DATASET ▸

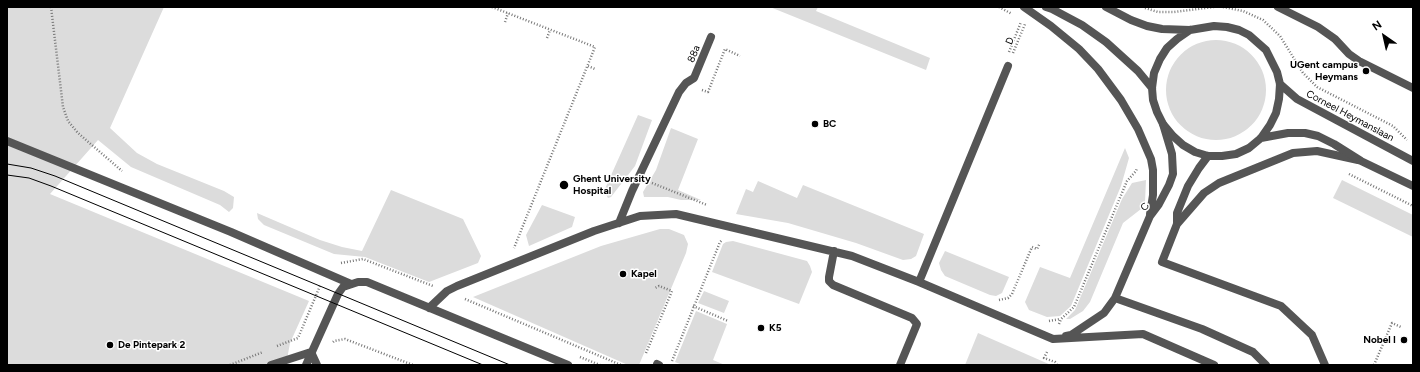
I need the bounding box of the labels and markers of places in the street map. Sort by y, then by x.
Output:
place label: UGent campus Heymans [1290,59,1358,82]
marker: UGent campus Heymans [1361,66,1371,76]
place label: BC [823,118,836,130]
marker: BC [810,119,820,129]
place label: Ghent University Hospital [573,173,651,196]
marker: Ghent University Hospital [558,179,570,191]
place label: Kapel [631,268,657,280]
marker: Kapel [618,269,628,279]
place label: K5 [769,322,781,334]
marker: K5 [756,323,766,333]
place label: Nobel I [1363,334,1396,346]
marker: Nobel I [1399,335,1409,345]
place label: De Pintepark 2 [118,339,185,351]
marker: De Pintepark 2 [105,340,115,350]

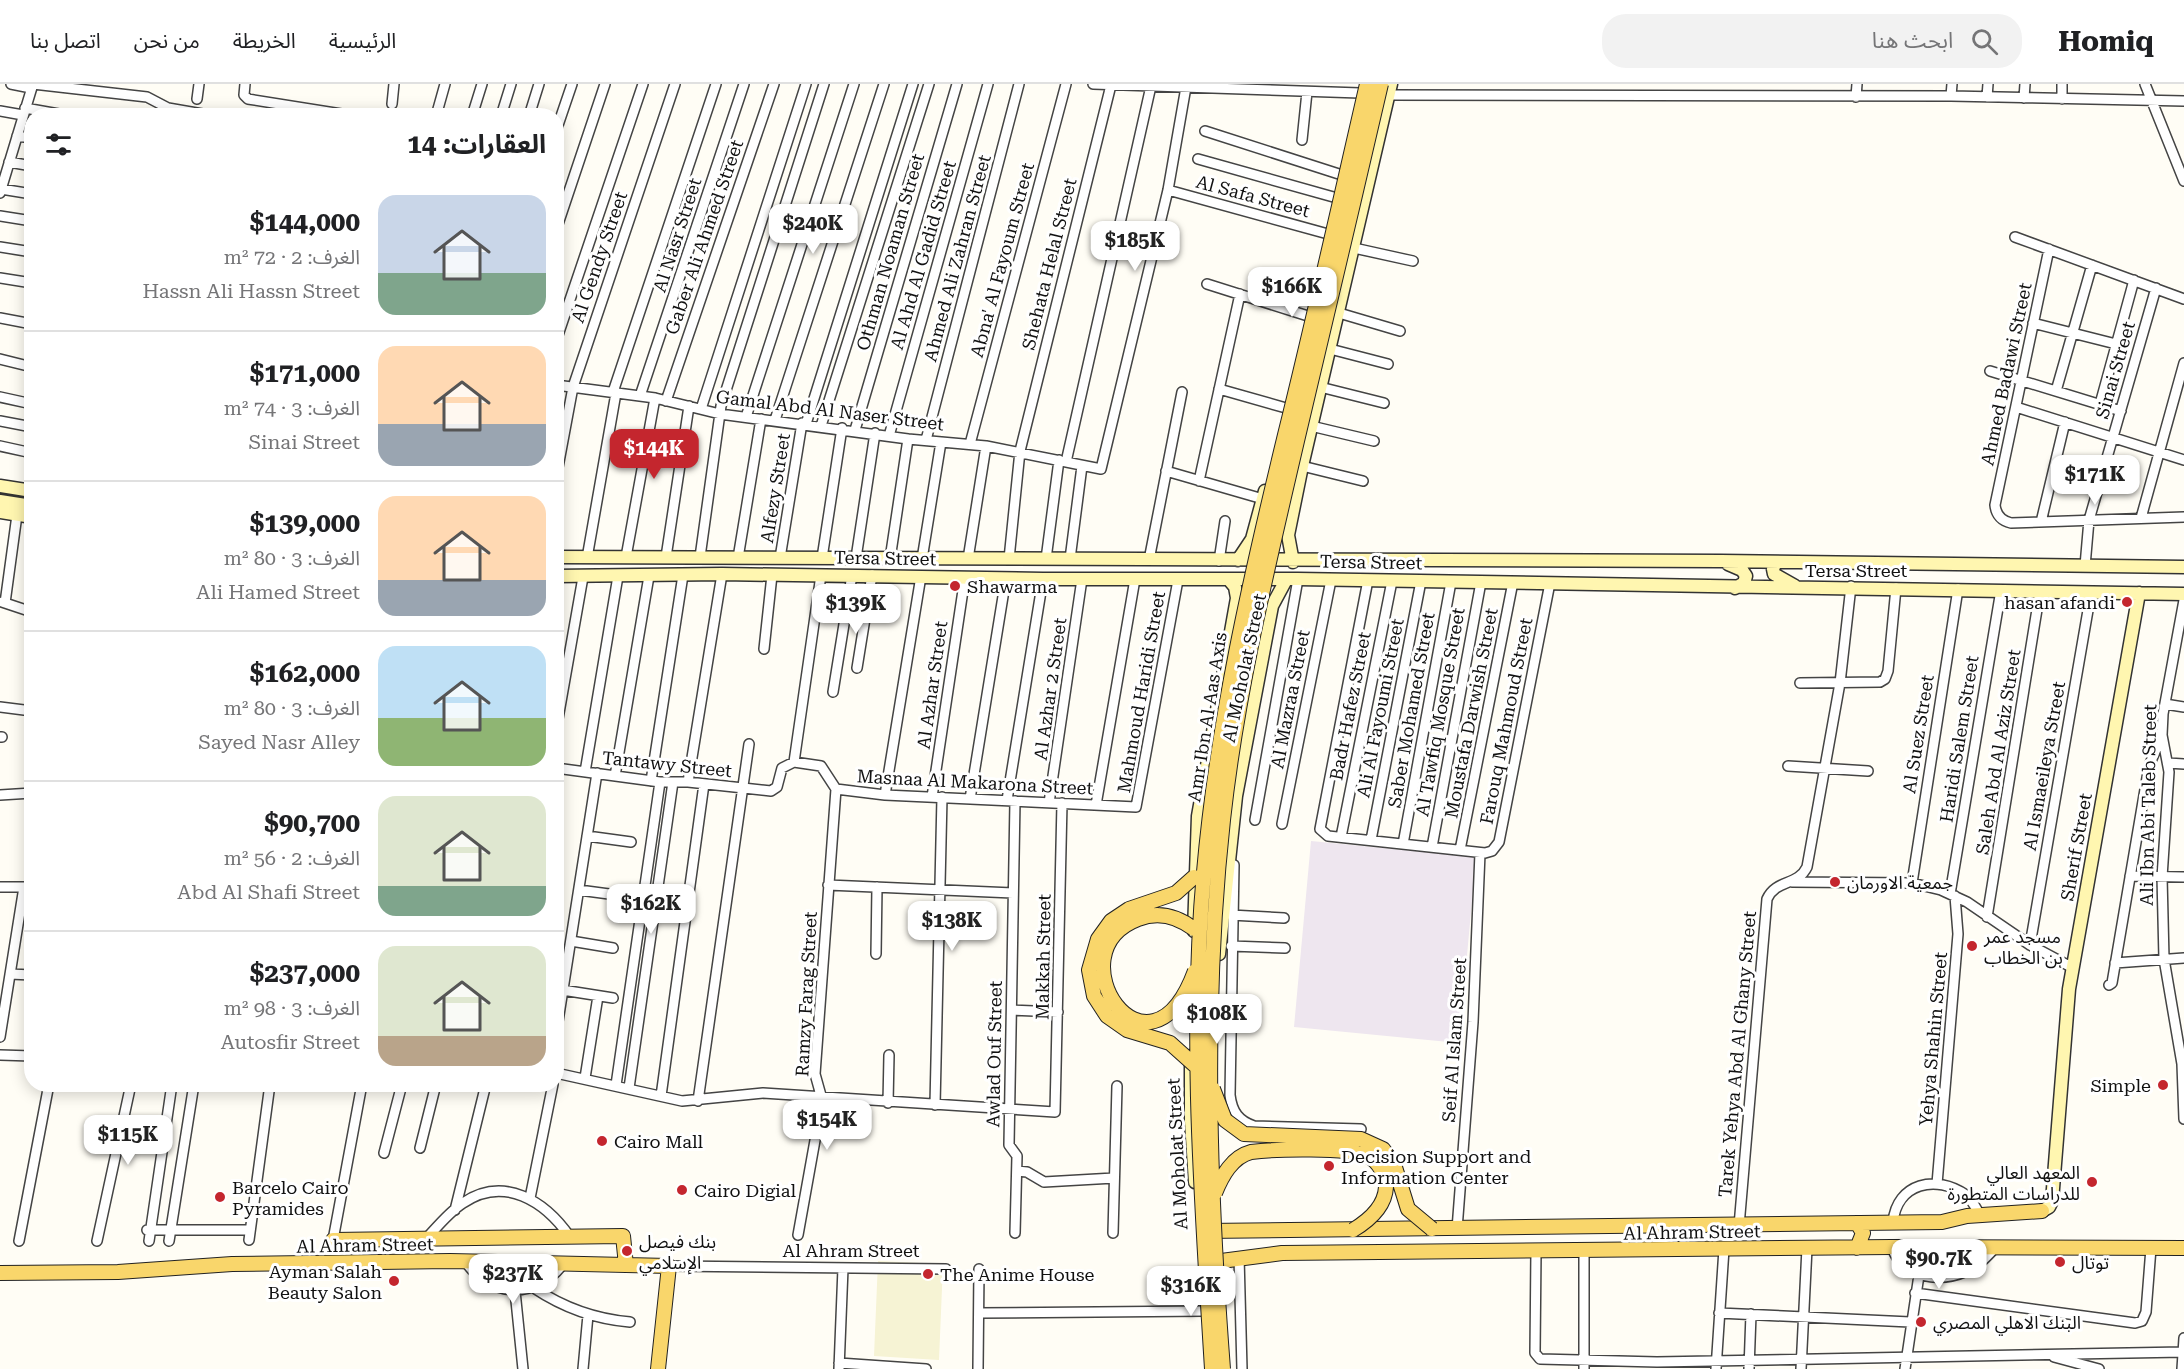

AIM OF THE TASK ▸ Each record, word for word, should be printed again without its pictures.

ANSWER TO THIS EXERCISE ▸
I need the bounding box of the labels and markers of places in the street map. Sort by y, then by x.
Output:
place label: UGent campus Heymans [1290,59,1358,82]
marker: UGent campus Heymans [1361,66,1371,76]
place label: BC [823,118,836,130]
marker: BC [810,119,820,129]
place label: Ghent University Hospital [573,173,651,196]
marker: Ghent University Hospital [558,179,570,191]
place label: Kapel [631,268,657,280]
marker: Kapel [618,269,628,279]
place label: K5 [769,322,781,334]
marker: K5 [756,323,766,333]
place label: Nobel I [1363,334,1396,346]
marker: Nobel I [1399,335,1409,345]
place label: De Pintepark 2 [118,339,185,351]
marker: De Pintepark 2 [105,340,115,350]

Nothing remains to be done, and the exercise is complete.